Kill me now.
I spent the first few days trying to get past the fact that I have apparently chosen to live with a man who owns neither tin foil nor scissors, but the discovery that tin foil (along with plastic wrap and possibly Tupperware®) may not actually exist in France is something that will take much more getting used to. Apparently, they don’t really do food-storage.
Or labor laws–this woman was on the fourth floor on a windy, rainy day:
You know what else the French don’t do? Puff pastry.
You heard me.
See, I had dinner all planned out, because I’m kind of getting into this whole domestic thing (only worry if it lasts more than a week). I was going to make a version of the homemade pot pies I made in Washington Heights, which I imagined would be even more delicious with 1) forethought, and 2) fabulous French ingredients.
I searched every refrigerator and freezer case at least four times. No puff pastry (except for the kind with duck already in it), no ready-to-bake biscuits…nothing even close. And, apparently, somewhere along the way my entire self-worth had been staked on producing more than just a stew. I had the stupid Pyrex® baking dish (perfect size for two) in my grocery basket–I couldn’t turn back now!

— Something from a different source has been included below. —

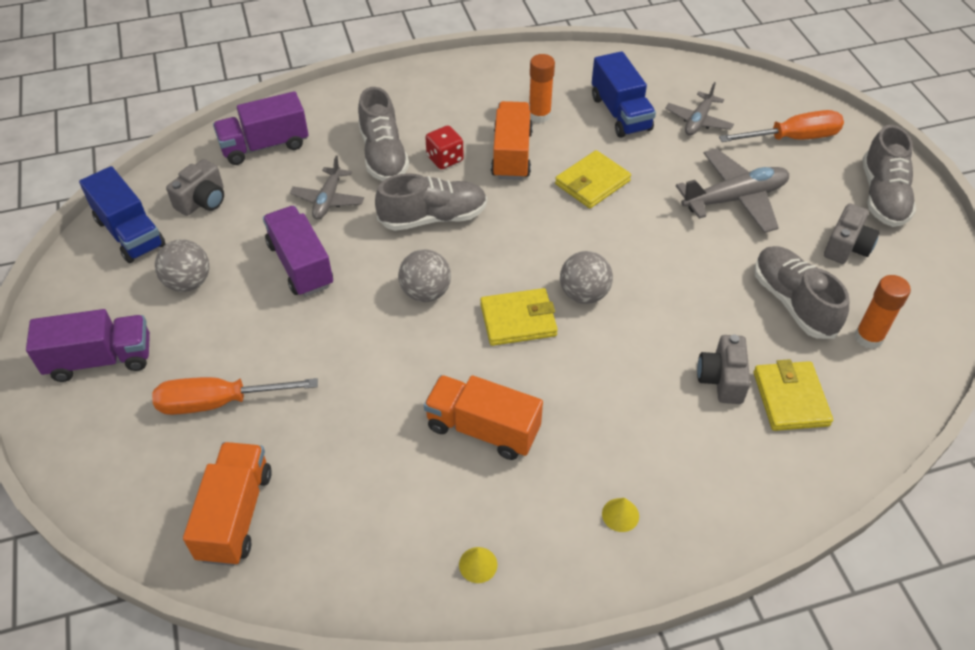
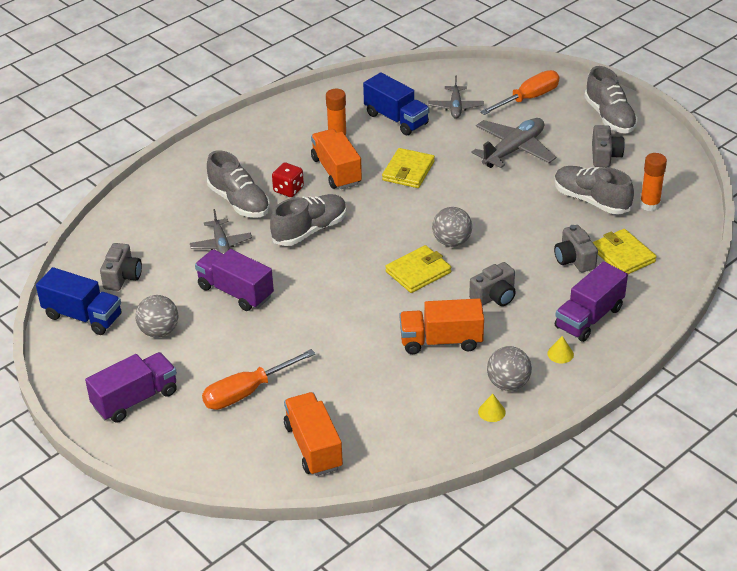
camera: 25 degrees left, 10 degrees down
(265, 146) = (139, 225): purple truck -> purple truck (589, 318)
(426, 292) = (341, 278): grey ball -> grey ball (508, 384)
(588, 392) = (494, 296): none -> grey camera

Finally, on the fifth pass, I came across the pie crusts. Even better: I came across four types of pie crust, including one labelled as “salée” (salted), and I refused to be deterred by such trivia as the picture of the apple tart on the front, or the fact that the French have not yet evolved to the crust-on-top phase of pie. Clearly, I have the vision that they lack, and I will be the one to use this salée crust for the purpose for which God intended it.
Damn, but it was a good stew. Chicken and vegetables, with red wine and veal stock (“fond de veau,” my new favorite French phrase–it means “end of the calf” in much the same way that one might say “end of the hall”). Nice and thick, and seasoned perfectly. I poured it into the baking dish, and unrolled my crust on top. And nibbled a bit, of course, as I was cutting it down to size.
It was sweet.
It was really sweet.
It was my-mother-would-never-deign-to-bake-an-apple-tart-in-this sweet.
It was sweet in a way that was a million times more distressing than the way that it was dissolving rapidly into the stew. And I was too invested to just peel the thing off and throw it away–for added pressure, Nick had come home with no bread, possibly for the first time since he moved here.
Anyway.
Today I still have the bizarre taste of sugar and rosemary in the back of my throat, and I have decided that discretion is the better part of valor. I am strolling to the Eiffel Tower and taking a million pictures. I am dropping off Nick’s watch at the horlogerie across the street, writing thank-you notes to the nice people who have sent cards (we feel that springing for international postage merits a written reply), and keeping my eyes peeled for tin foil.
And tortellini is fine for dinner, right?